Weiß ich, deswegen hab ich ja Fahrgastzelle geschrieben, denn diese Fahrgastzelle (eben das Monocoque) fliegt nicht auseinander.


----------



## Schachi (27. Februar 2011)

*AW: [grübel] Ist es möglich, dass beim Unfall ein Auto keinen Schaden hat?*

Zwei auffahr unfälle 
Einmal ein Mercedes Sprinter gegen PKW --> PKW ca 8.000 € schaden, der Mercedes hatte nicht mal einen kratzer.
Das andere mal ist ein Skoda mit ca. 30 km/h auf einen Mini Aufgefahren, beim Mini war der gesamte Verbau schrott puls die Dame am Steuer stark verletzt (bei dem kleinen Auto konnte nichts den Stoß auffangen, blieb alles an ihr hängen) beim Skoda war kein Schaden, weder beim Fahrer noch beim Auto.

gibts alles


----------



## quantenslipstream (27. Februar 2011)

*AW: [grübel] Ist es möglich, dass beim Unfall ein Auto keinen Schaden hat?*

Kannst du nicht pauschalisieren, da kommen eine Menge Faktoren zusammen.
Es gibt Leute, die sind in ihren Autos gestorben, obwohl der Wagen nach außen hin nicht so kaputt war und andere sind aus einem völlig zerfetztem Auto fast heil ausgestiegen.


----------



## Dr Bakterius (27. Februar 2011)

*AW: [grübel] Ist es möglich, dass beim Unfall ein Auto keinen Schaden hat?*

Bei modernen Fahrzeugen kann ein Unfall bis ca 8 Km/h meist ohne Folgen sein.
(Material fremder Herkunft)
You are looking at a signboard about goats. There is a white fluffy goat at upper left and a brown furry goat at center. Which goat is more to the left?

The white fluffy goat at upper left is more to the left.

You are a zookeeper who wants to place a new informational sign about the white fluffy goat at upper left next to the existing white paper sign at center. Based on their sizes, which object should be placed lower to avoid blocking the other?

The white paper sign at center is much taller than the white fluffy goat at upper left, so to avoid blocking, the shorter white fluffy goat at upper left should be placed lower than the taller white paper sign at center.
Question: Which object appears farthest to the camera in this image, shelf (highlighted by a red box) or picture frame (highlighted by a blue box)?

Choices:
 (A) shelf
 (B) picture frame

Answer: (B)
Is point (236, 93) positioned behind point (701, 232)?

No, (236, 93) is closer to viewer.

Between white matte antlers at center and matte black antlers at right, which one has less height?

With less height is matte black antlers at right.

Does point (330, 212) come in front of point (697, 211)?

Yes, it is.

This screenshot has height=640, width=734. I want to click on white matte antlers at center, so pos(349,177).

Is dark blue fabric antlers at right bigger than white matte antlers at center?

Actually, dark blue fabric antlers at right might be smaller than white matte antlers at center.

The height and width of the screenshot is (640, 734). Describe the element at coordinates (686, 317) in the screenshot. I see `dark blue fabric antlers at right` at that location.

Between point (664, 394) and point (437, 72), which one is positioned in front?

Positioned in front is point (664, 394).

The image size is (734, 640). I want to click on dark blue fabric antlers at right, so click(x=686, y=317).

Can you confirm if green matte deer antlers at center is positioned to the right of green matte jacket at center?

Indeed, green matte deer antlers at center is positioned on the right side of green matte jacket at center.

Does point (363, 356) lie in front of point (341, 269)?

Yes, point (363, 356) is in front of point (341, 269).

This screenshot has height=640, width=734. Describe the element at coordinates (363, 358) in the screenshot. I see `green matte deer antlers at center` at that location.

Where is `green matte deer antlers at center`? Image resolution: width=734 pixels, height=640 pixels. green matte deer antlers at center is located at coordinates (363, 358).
Die Verkleidungen ( früher Stoßstangen ) stecken viel weg da der Unterbau mittlerweile oft auch aus Kunststoff ist. Der Lack nimmt es oft auch ohne Folgen da dem Lack meist ein Weichmacher beigemengt wird wegen der " weichen " Materialien. Meist ist es einfach nur Glück oder Winkel des Aufpralles de rzwischen wohl und wehe entscheidet


----------



## Icejester (27. Februar 2011)

*AW: [grübel] Ist es möglich, dass beim Unfall ein Auto keinen Schaden hat?*



Jason D. Runè schrieb:


> Ich möchte gern wissen, da unsere Autos ja sehr Modern sind. Wenn jetzt zwei Leute gegeneinander fahren, wie auch immer ist es dann möglich, dass man beim Unfallverursacher oder Unfallgegner keinen Schaden sieht?


 
Ja, das ist möglich. Ist mir selber schon passiert, wobei ich der Unfallverursacher war. Ich bin beim ziemlich schwungvollen Ausparken ungebremst in einen hinter mir stehenden Renault Twingo gefahren. Am Twingo ist seinerzeit ein Schaden von etwa DM 2.500,- entstanden, am von mir gefahreren Skoda Caddy war nicht einmal ein Kratzer. Gar nichts. Sicherlich ungewöhnlich, aber eben nicht unmöglich.


----------



## ruyven_macaran (1. März 2011)

*AW: [grübel] Ist es möglich, dass beim Unfall ein Auto keinen Schaden hat?*



Jason D. Runè schrieb:


> ja ich weiss nicht selbst wenn man mal überlegt man tut jemand beim Ausparken oder so anrammen, dann ist doch trotzdem immer was zu sehen(Haarrisse im Lack und so)...oder ist ein Auto sogebaut, dass auch das eine Stoßstange wegsteckt und man sieht nix..


 
Haarrisse sieht man nicht, deswegen heißen die so 

Ansonsten:
Ich (98er Passat) bin schonmal mit geschätzt 10-20kmh nem Touran hinten drauf gefahren (Auffahren auf Landstraße, alles frei, ich gucke noch weiter nach links, obs auch frei bleibt, bis ich vorne bin - was macht der? Erstmal anhalten  ). Am Touran hatte der Vermieter anschließend nichts auszusetzen, bei mir wurde 2,5 Jahre später (als wegen Problemen mit der Klimaanlage der halbe Vorderbau zerlegt wurde) eine verzogen Stoßstangenhalterung festgestellt, zu sehen war von außen nichts.

Bei stärkeren Unfällen (25-30km/h aufwärts) sollten aber eigentlich sichtbare Schäden entstehen. Selbst bei sehr alten PKW ohne Knautschzone gäbs eine Beule in der Stoßstange und bei Fahrzeugen mit durchgehendem Rahmen bis zum Fahrzeugende (einige wenige LKW oder Geländewagen) gäbe es zumindest Kratzer im Lack.


----------



## AMDFan2005 (2. März 2011)

*AW: [grübel] Ist es möglich, dass beim Unfall ein Auto keinen Schaden hat?*

Ja. Ist definitiv möglich. Wenn eines der Autos ein Mitsubishi ist und das andere eine westliche Marke wie etwa Volvo. 

Quelle: Beifahrer in einem Mitsubishi, als dieser einen "spektakulären" Auffahrunfall bei 30km produzierte.


----------